For educators, the book offers an invaluable professional development resource. It provides a roadmap for integrating high-impact writing instruction into daily routines without requiring extensive curriculum overhauls. Teachers can immediately implement "Minute Moves" to address specific skill deficits, fostering automatization and confidence in their students. This approach is particularly beneficial in diverse classrooms, where students may arrive with varying levels of foundational skills.
For curriculum developers and school administrators, the book serves as a powerful call to action to re-evaluate existing literacy programs. It underscores the need to move beyond a reading-centric model and ensure that writing receives equitable attention and dedicated instructional time. This might involve revising curriculum guides, allocating resources for teacher training in writing pedagogy, and adopting assessment practices that genuinely measure writing proficiency across its various dimensions.
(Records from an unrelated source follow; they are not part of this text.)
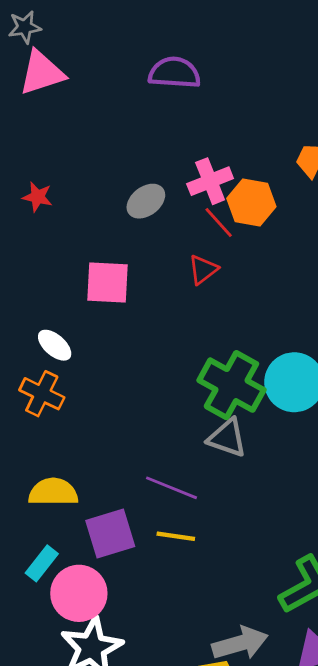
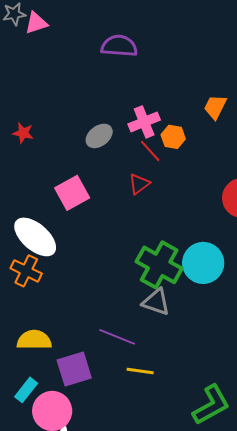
pink triangle: (42, 73) -> (36, 23), moved, size x0.7
orange hexagon: (251, 203) -> (173, 137), size x0.7
pink square: (107, 282) -> (72, 193), turned -32
white ellipse: (55, 345) -> (35, 237), size x1.8
yellow line: (176, 536) -> (140, 371), moved

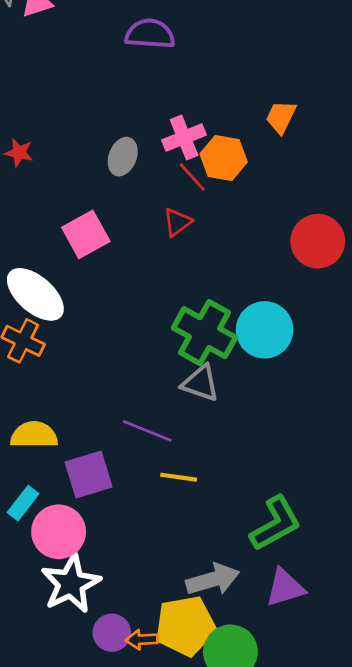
gray ellipse: (99, 136) -> (123, 157), turned -32
orange hexagon: (173, 137) -> (224, 158), size x1.4

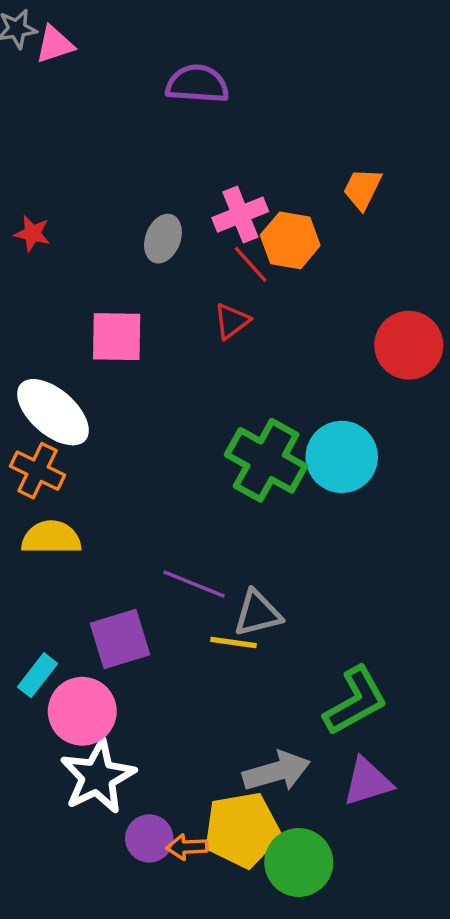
pink square: (86, 234) -> (117, 337), turned 30
gray triangle: (200, 383) -> (258, 613), moved, turned -33
yellow semicircle: (34, 435) -> (51, 538), moved

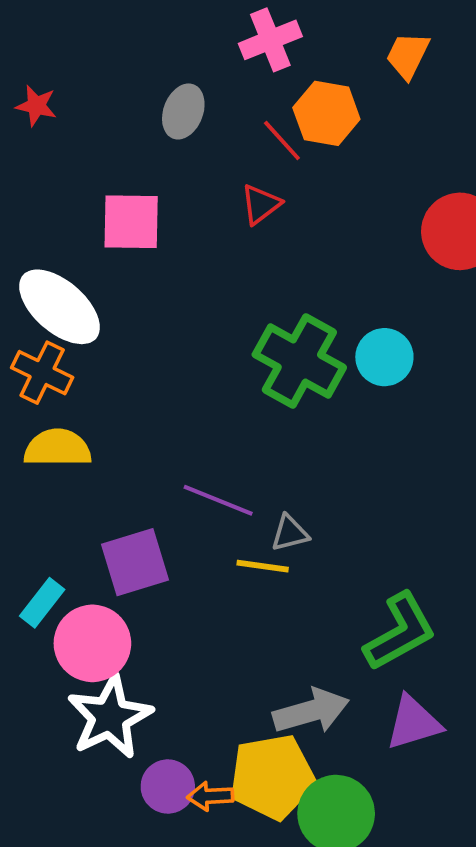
pink cross: (240, 215) -> (270, 40), moved
cyan circle: (342, 457) -> (384, 357), size x0.7
gray triangle: (258, 613) -> (290, 533), size x0.7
At a broader level, the book’s emphasis on executive functions and cognitive flexibility highlights the profound connection between writing instruction and the development of essential 21st-century skills. The abilities to think critically, solve problems, adapt to new information, and communicate effectively are not only vital for academic success but are also indispensable for navigating an increasingly complex world. By explicitly teaching these "cornerstones for writers," educators are not just cultivating better writers; they are fostering more adaptable, thoughtful, and articulate individuals.
In conclusion, Melanie Meehan and Maggie Roberts’ Foundational Skills for Writing is more than just a collection of strategies; it is a foundational text that challenges the status quo in literacy education. It provides a robust framework for understanding the cognitive demands of writing and offers practical, research-informed solutions to ensure that every student develops the essential skills to become a confident, capable, and cognitively flexible communicator. Its timely arrival could significantly influence how writing is taught, valued, and integrated into the holistic development of literacy across educational settings.